Problem statement
Retype the text lines from all the records word for word, and omit the pictures from your answer.
(Records for the task)
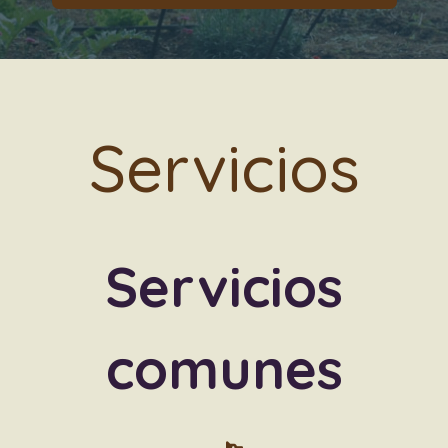
Servicios
Servicios
comunes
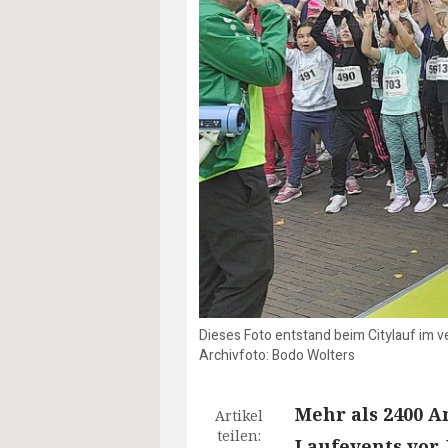
Dieses Foto entstand beim Citylauf im 
Archivfoto: Bodo Wolters
Mehr als 2400 A
Artikel
teilen:
Laufevents vor.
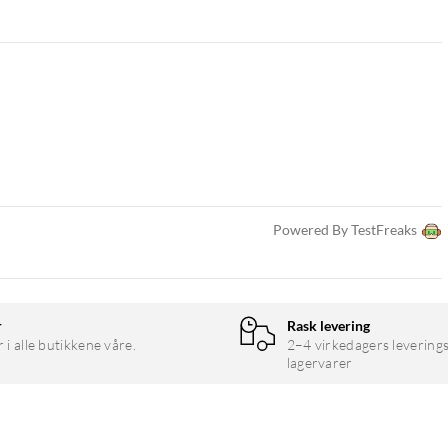
Powered By TestFreaks
r
Rask levering
r i alle butikkene våre.
2–4 virkedagers leverings
lagervarer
(End Records for the task)
Answer section
Servicios
Servicios
comunes
Dieses Foto entstand beim Citylauf im 
Archivfoto: Bodo Wolters
Mehr als 2400 A
Artikel
teilen:
Laufevents vor.
Powered By TestFreaks
r
Rask levering
r i alle butikkene våre.
2–4 virkedagers leverings
lagervarer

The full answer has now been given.